Мы сумели отыскать дверь и спустились по лестнице, застланной белым ковром. Я включил свет и увидел большую кровать со столбиками и перекладинами, но без балдахина: этакий куб, произведение современного искусства. Я подвел его к кровати, мягко опустил на нее и помог укрыться.
– Ну, теперь спать, – сказал я.
– Не уходите от меня.
– Закройте глаза, и сразу заснете. А мне надо домой, – сказал я.
– Глюки замучили. Мне очень херово. Кажется, что закрою глаза – и умру.
– Все пройдет, обещаю.
– Ну пожалуйста…
Он чуть ли не рыдал. Парень был в отчаянии. Я лег на спину на мягкий ковер и спросил его, что он видел. Мы оба смотрели в белый потолок.

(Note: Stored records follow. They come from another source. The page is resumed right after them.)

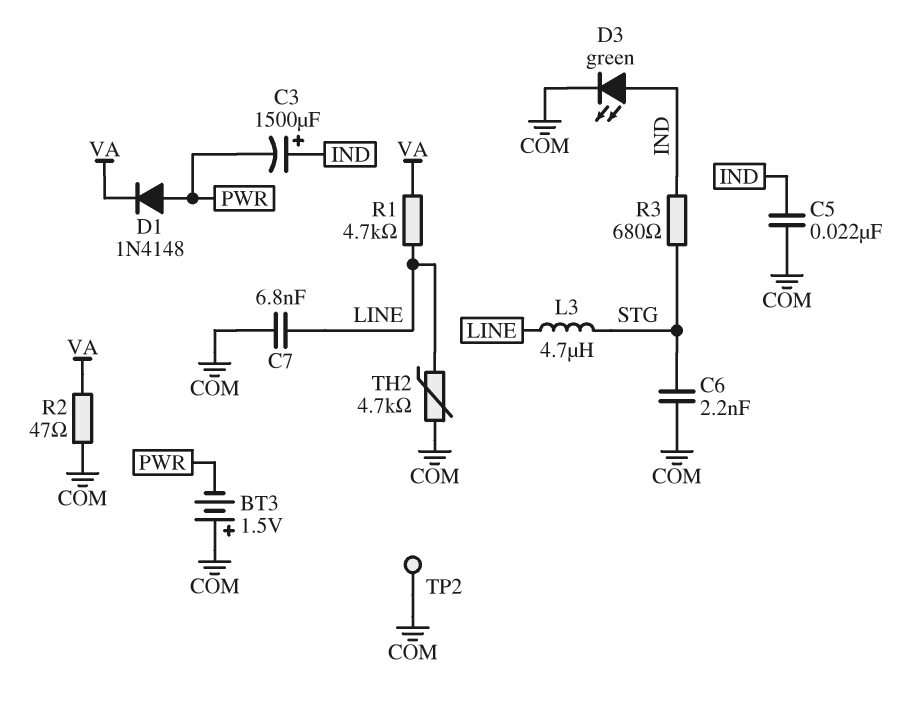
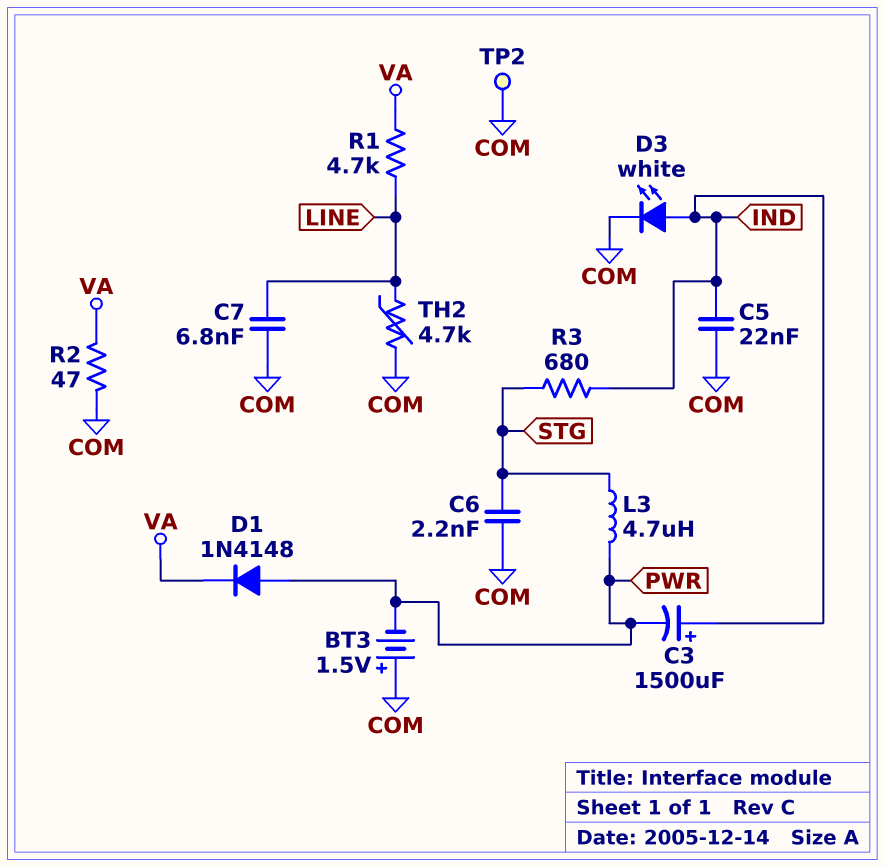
D3: LED green (A IND, K COM) -> LED white (A IND, K COM)
L3: 4.7uH (LINE, STG) -> 4.7uH (PWR, STG)

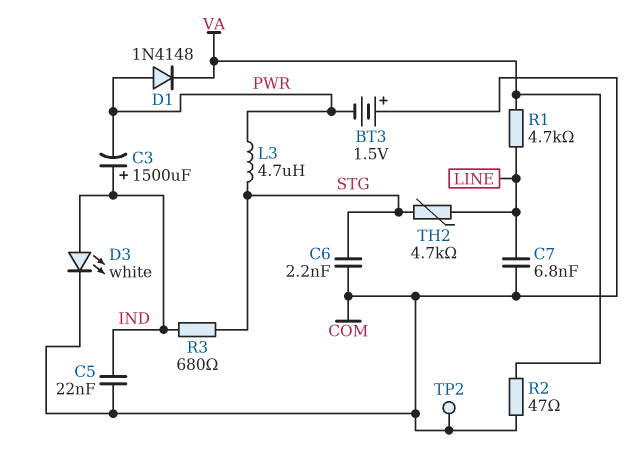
TH2: 4.7k (COM, LINE) -> 4.7k (LINE, STG)

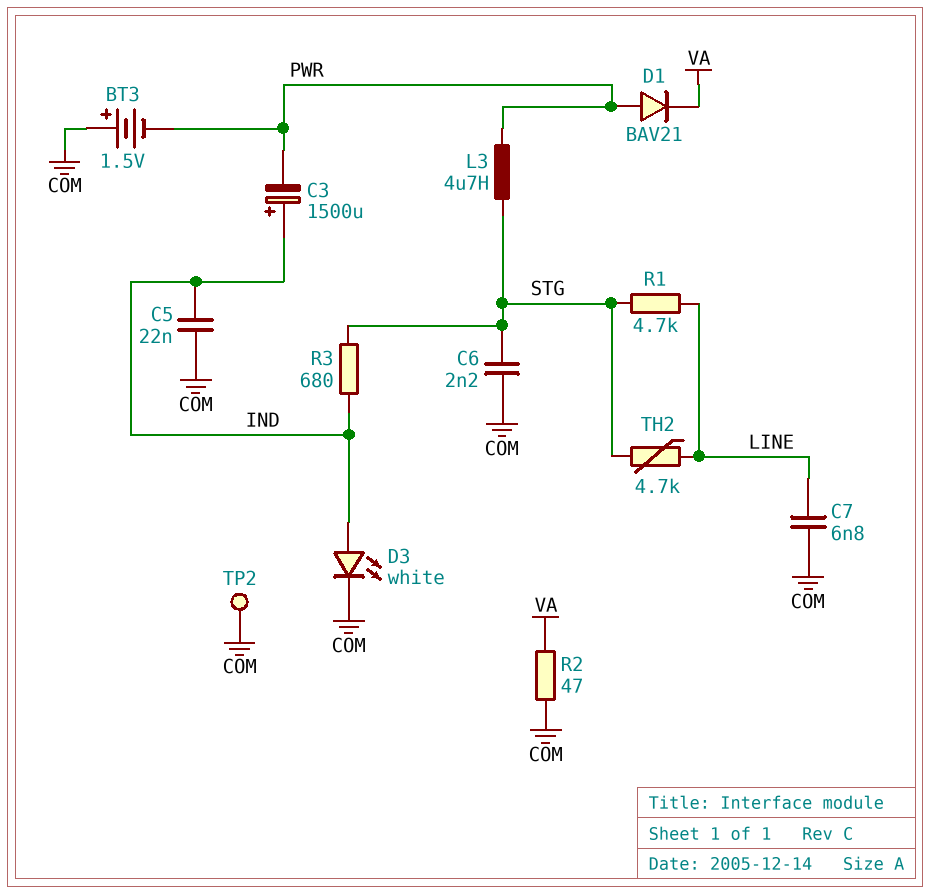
D1: diode 1N4148 (A PWR, K VA) -> diode BAV21 (A PWR, K VA)
R1: 4.7k (LINE, VA) -> 4.7k (LINE, STG)

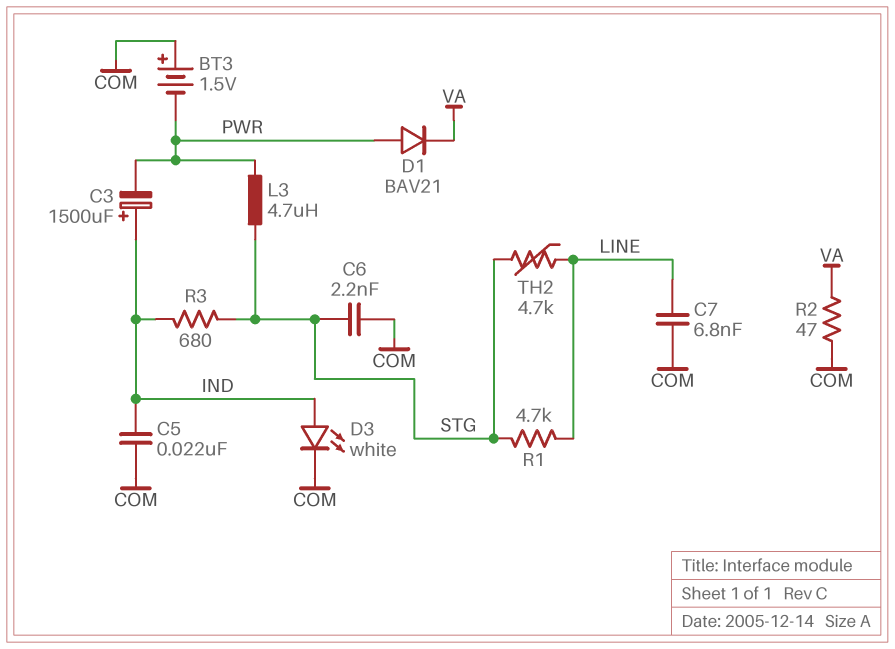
TP2: test point (COM) -> none

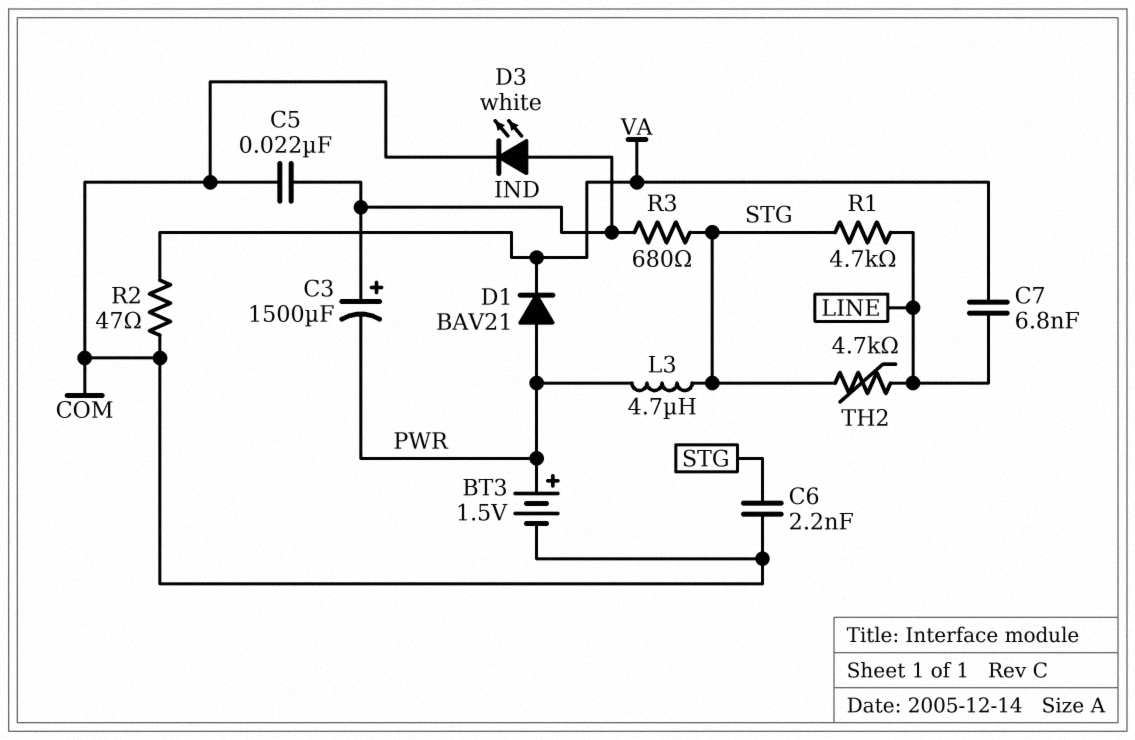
BT3: 1.5V (plus COM, minus PWR) -> 1.5V (plus PWR, minus COM)
C7: 6.8nF (COM, LINE) -> 6.8nF (LINE, VA)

– Я сидел там на стуле. Я чувствовал его, этот стул. Но он не на спину мне давил, а на грудь. Сильно давил. И при этом я знал, что спинка сзади меня. Не могу объяснить. Моя спина и грудь стали одним и тем же. Без толщины. Плоско. Я не мог дышать, некуда было. Никакого объема. И вы, и все остальные тоже сделались плоские. Это было похоже на жвачку для рук.
– На жвачку для рук?
– Да, мы в детстве делали из нее плоский блин и прижимали к газете, потом отлепляли, и на нее копировалось фото с газеты. Я подумал про это, и вы все такими стали, все, кто был во дворе: стали своими копиями на чем-то плоском. Стали жвачкой для рук. Хуже: мясом. С вашими копиями на нем, говорящими. Искаженными. И я знал, что сам заставил это произойти, потому что подумал. Я подумал, что это похоже на жвачку для рук, и это стало жвачкой для рук, а потом я понял: если я подумаю, что одно похоже на другое, оно этим другим и станет. Я пытался двигаться и чувствовал, что вроде двигаюсь, но картинка в глазах не менялась. Зрение заклинило. Помню, я подумал: заклинило, как челюсти при спазме. Подумал – и мои челюсти заклинило. А потом подумал про бешенство, что так бывает у бешеных собак. Так было в моем детстве у собаки Гузеков, ее пришлось убить, и тут я это почувствовал – пену на губах. Или нет, не почувствовал: увидел. Как пена бежит у меня изо рта, точно у собаки. Почему-то розовая. И теперь спрашивается: откуда я это увидел, с какой точки? Я прежде, чем подумать, знал, что подумаю: «это я вроде как умер, стал призраком и смотрю на свой труп», и я старался этого не подумать, потому что подумаю – и умру. Но потом я понял, что стараться не подумать о чем-то – все равно что об этом думать, соображаете, о чем я? Форма одна и та же. Если думаешь, мысленная форма наполнена тем, о чем думаешь; если стараешься не думать, она пуста, но все равно это та же самая форма. И когда я это подумал, появилось чувство, что все везде одинаково. А потом так по-настоящему и стало. Потому что ничто и ничто – одинаковы. И нигде не было никакого пространства.